Text shown:
• • • • •
The Registered List of Physiotherapists was used to track everyone down – many of the group were still practising – and 20 people agreed to turn up.

“From 1pm until 8pm people arrived at my house in Chorleywood from all over the world – even Canada – and only one had changed drastically,” Lis tells me. The day succeeded, she feels, because they had their work in common, giving them a ready-made subject to chat about, and because they were older, with more years to catch up on.

My own mother still meets annually with ten men and women she worked with at Lewis’s department store between 1958 and 1964. “And when two of them died we met up with some more old faces at their funerals who have now joined our group.” Over the last fifty years they have had their arguments, she admits, but the shared history keeps their reunions going.
• • • • •
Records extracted

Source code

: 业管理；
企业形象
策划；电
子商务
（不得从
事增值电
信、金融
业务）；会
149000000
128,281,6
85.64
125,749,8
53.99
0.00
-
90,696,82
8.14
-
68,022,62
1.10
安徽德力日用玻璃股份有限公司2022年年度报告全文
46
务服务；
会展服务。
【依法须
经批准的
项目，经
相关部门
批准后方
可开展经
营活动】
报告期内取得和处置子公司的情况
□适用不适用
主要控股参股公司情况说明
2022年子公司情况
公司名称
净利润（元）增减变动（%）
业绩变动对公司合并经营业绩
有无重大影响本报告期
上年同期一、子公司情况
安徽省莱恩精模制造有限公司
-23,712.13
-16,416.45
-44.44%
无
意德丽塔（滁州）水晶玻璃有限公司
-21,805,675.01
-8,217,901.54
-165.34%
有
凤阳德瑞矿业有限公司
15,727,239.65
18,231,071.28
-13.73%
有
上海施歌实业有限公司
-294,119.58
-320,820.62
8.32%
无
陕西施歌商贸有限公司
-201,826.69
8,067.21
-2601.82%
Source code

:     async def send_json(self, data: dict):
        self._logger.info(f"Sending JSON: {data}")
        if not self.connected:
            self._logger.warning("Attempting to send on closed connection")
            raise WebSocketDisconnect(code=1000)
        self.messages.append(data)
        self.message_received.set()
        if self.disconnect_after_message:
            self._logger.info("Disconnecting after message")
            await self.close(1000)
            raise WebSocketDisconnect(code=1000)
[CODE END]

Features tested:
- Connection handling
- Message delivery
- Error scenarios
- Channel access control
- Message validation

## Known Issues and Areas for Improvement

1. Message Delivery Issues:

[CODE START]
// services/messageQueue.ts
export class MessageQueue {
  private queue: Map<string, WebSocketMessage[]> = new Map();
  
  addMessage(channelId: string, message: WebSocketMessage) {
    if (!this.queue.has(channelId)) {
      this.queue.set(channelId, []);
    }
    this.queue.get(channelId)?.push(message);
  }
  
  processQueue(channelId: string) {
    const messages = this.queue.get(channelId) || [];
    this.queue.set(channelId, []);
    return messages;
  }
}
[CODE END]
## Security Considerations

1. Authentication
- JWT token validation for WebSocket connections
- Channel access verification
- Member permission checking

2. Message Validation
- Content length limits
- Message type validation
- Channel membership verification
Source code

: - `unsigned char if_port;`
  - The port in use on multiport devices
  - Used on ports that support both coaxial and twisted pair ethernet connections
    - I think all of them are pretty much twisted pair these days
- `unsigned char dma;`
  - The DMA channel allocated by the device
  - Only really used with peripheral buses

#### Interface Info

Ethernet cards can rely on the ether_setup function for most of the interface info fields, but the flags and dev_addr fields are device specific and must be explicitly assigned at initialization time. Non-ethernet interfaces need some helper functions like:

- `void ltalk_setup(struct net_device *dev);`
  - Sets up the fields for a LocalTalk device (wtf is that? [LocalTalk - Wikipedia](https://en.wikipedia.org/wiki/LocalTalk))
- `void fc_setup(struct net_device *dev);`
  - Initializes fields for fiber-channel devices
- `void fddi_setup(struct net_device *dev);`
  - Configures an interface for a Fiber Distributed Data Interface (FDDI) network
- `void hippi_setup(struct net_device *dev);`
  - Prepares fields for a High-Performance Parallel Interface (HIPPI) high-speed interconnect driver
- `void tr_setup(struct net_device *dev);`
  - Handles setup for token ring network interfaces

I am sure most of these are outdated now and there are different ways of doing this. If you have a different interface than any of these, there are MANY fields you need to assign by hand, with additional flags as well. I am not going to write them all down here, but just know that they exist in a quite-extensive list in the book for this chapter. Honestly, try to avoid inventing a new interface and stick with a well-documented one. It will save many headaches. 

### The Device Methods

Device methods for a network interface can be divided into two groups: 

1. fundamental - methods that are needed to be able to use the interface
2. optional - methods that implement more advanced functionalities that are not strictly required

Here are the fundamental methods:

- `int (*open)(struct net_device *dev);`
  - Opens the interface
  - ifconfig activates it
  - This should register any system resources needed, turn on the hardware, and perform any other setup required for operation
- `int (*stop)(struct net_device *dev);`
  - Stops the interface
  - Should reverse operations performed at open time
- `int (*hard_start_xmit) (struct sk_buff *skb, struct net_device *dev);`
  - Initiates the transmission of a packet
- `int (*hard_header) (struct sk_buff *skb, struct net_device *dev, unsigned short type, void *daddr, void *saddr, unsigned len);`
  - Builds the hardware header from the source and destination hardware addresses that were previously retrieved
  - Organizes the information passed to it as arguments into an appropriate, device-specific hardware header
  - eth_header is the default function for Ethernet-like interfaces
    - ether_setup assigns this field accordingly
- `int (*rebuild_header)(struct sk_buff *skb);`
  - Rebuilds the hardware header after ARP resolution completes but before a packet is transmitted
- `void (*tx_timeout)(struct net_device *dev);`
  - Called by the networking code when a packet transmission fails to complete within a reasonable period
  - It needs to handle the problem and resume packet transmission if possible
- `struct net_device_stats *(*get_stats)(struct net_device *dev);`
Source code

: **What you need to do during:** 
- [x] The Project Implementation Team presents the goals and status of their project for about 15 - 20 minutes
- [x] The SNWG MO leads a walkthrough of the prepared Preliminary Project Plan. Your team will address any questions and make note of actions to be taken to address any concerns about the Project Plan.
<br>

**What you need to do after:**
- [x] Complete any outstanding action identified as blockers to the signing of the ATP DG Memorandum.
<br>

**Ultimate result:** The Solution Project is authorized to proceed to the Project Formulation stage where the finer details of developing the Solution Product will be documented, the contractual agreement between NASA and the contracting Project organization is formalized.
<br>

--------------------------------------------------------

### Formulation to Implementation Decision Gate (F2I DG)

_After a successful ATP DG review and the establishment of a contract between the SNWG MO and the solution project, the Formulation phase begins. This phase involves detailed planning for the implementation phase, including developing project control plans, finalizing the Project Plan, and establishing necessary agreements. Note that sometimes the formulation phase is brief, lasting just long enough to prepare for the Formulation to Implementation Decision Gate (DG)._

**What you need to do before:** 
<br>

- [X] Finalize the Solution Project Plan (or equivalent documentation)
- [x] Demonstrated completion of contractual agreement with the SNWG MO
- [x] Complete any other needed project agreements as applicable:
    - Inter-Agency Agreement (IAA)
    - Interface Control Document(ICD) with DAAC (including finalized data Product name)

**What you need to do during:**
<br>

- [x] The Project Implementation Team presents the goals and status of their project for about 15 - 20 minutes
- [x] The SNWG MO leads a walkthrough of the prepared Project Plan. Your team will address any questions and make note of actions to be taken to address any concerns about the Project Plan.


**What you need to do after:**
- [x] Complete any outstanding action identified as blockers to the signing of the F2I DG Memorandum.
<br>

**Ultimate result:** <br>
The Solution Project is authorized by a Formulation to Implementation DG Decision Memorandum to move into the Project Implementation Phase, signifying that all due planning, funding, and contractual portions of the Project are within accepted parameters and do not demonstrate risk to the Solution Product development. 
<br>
• • • • •
Questions on the material:
• A. In the text about reunions with former colleagues, how many people agreed to come to the gathering at Lis's house?
• B. Pick up the text about reunions with former colleagues after its final sentence and keep going.

Written responses:
• A. 20 people agreed to come.

• B.
Personally, I prefer looking forward rather than back. Memories are great because they are selective. The human brain has a wonderful rose- tinted ability to filter out – and record – only the best bits.

I remember my schooldays for the apple crumble, the end of term parties, the wins on the hockey pitch and my devastatingly handsome and hilarious English teacher, whom I loved almost as much as I adored the frontman from the Bay City Rollers.

I bumped into him in the supermarket last week (my teacher, not the man in tartan) – and he was now podgy, grey and wearing a shiny tracksuit. His witty line in repartee had stayed where he and I should have remained – a distant memory.